Love is forgetful and fretful, persistent to the point of irritating, deaf in one ear and hard of hearing in the other, and demands, without realizing it, a high percentage of return—and all of this is absolutely nothing in exchange for the comfort, companionship, reverence, and acceptance received before any of these minor shortcomings are called into account. This kind of love transcends human norms so far that I can only assume it derives from some larger, more stable and powerful force than our own desires and whims. Love is what makes me sorrowful for the sorrows of a kindred soul, joyful in her joys, and comforted by a deep sense of her presence when she’s absent.

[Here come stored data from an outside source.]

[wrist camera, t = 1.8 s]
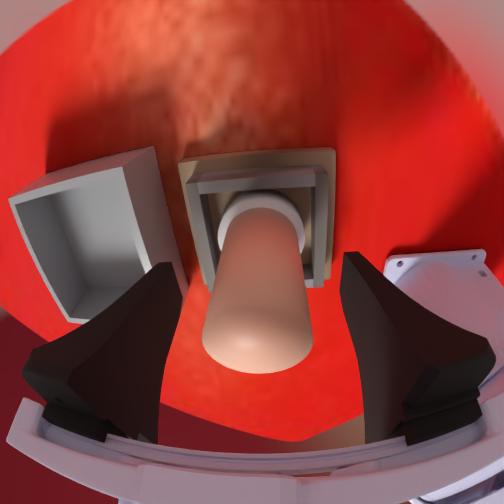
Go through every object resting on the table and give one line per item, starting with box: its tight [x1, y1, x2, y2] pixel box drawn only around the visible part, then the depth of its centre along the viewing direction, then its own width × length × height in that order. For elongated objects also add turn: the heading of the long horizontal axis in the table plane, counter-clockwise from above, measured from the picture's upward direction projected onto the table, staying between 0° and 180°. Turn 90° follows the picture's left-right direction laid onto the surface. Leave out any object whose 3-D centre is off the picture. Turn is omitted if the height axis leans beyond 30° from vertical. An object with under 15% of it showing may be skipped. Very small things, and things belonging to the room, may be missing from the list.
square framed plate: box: [177, 147, 336, 292], centre depth 15 cm, size 8×8×2 cm
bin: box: [8, 146, 189, 324], centre depth 16 cm, size 9×10×4 cm
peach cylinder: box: [202, 189, 313, 373], centre depth 12 cm, size 4×4×8 cm
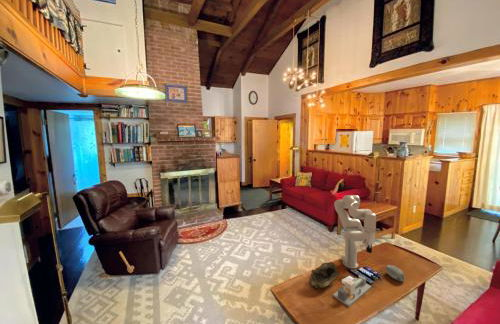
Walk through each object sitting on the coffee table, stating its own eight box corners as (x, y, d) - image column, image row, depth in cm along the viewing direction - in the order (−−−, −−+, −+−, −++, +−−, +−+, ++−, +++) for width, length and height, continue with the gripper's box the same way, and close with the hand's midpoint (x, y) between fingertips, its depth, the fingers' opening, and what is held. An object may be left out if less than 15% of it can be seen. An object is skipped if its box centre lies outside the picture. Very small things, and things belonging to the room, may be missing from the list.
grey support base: (333, 296, 146) (333, 286, 145) (355, 279, 162) (355, 270, 161) (349, 307, 136) (349, 297, 135) (371, 288, 152) (371, 278, 151)
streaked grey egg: (410, 278, 156) (403, 267, 157) (401, 286, 155) (394, 274, 155) (395, 271, 170) (389, 261, 170) (387, 278, 168) (380, 267, 169)
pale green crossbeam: (341, 294, 143) (341, 291, 142) (360, 279, 157) (360, 277, 157) (344, 296, 141) (344, 293, 140) (363, 281, 155) (363, 278, 155)
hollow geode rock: (334, 281, 167) (325, 262, 176) (345, 277, 158) (334, 258, 167) (309, 293, 155) (300, 272, 163) (318, 290, 146) (308, 268, 154)
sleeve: (344, 291, 147) (344, 281, 146) (348, 288, 150) (348, 278, 149) (351, 295, 143) (351, 285, 142) (354, 292, 146) (355, 282, 145)
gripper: (369, 224, 157) (368, 246, 160) (359, 229, 149) (358, 253, 151) (380, 228, 151) (379, 251, 153) (369, 233, 143) (369, 257, 145)
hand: (369, 252), depth 152 cm, fingers closed
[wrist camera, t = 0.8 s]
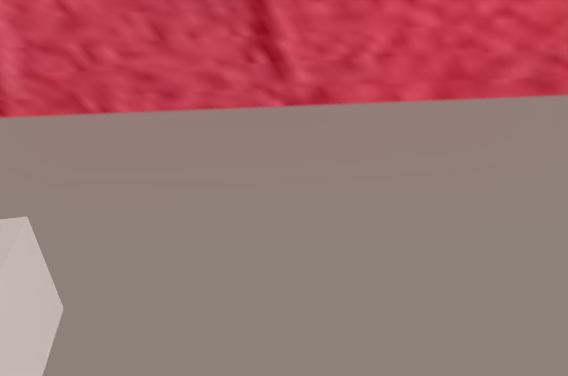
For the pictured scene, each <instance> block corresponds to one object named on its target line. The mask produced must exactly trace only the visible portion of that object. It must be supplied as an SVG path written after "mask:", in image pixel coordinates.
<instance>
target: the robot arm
mask: <svg viewBox="0 0 568 376" xmlns="http://www.w3.org/2000/svg"><path fill="white" fill-rule="evenodd" d="M62 312H63V306H62V304H61V301H60V298H59V296H58V293H57V291H56V288H55V286H54V283H53V281H52V278H51V276H50V273H49V271H48V268H47V266H46V263H45V261H44V258H43V256H42V253H41V251H40V248H39V246H38V243H37V241H36V238H35V235H34V233H33V230H32V228H31V225H30V223H29V220H28V218H27V217H20V218H11V219H3V220H0V376H42V375H43V372H44V369H45V365H46V362H47V359H48V356H49V353H50V350H51V347H52V343H53V340H54V337H55V334H56V331H57V328H58V325H59V322H60V318H61V315H62Z"/></svg>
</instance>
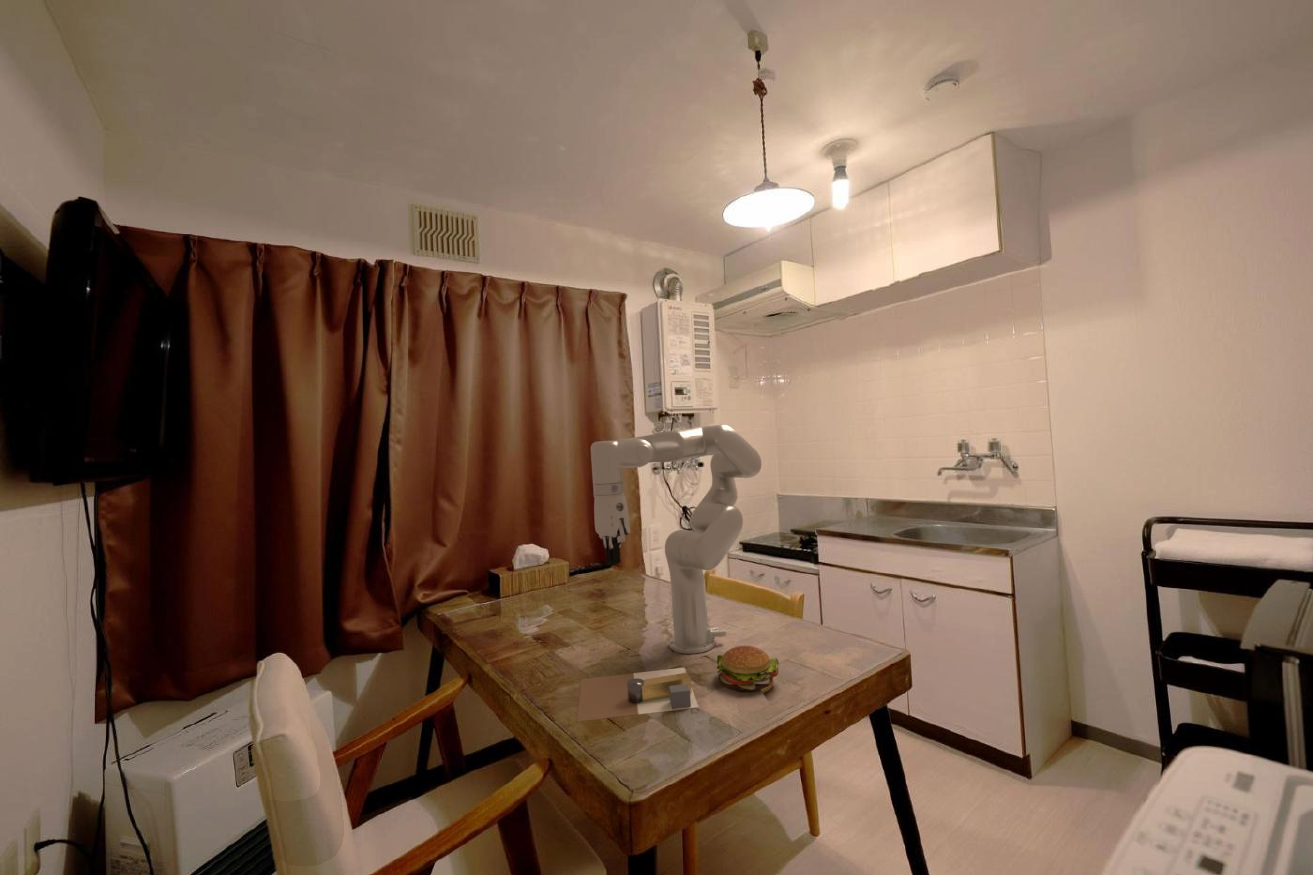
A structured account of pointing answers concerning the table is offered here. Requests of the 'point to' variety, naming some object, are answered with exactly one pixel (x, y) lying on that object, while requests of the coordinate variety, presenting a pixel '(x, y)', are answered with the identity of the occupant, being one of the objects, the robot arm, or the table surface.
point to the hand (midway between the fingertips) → (613, 563)
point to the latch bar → (654, 687)
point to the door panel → (612, 696)
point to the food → (747, 669)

Love is, too, the act of sending a hand-written note, in this age of technology, that says “I’m thinking of you” and carries with it great personal weight in and between the lines. My second mother, the one I acquired so fortuitously and blessedly through marrying her son, sent just such a note recently. It wasn’t long. It didn’t cover a lot of ground. It said little that she doesn’t say to us in our regular phone conversations. But it was so sweet, so heartfelt and unexpected, that it brought happy tears to my eyes and I was flooded with a renewed sense of how deeply glad I am to be immersed in such love. And it reminded me that I will be all the more deeply blessed if I can find ways to pass along such love, no matter how small or simple those ways might seem at the time, to all of the other people I possibly can, for as long as I possibly can. Amazing how these things can multiply. That, of course, is one of the reasons that love, in all its forms, is such a powerful gift.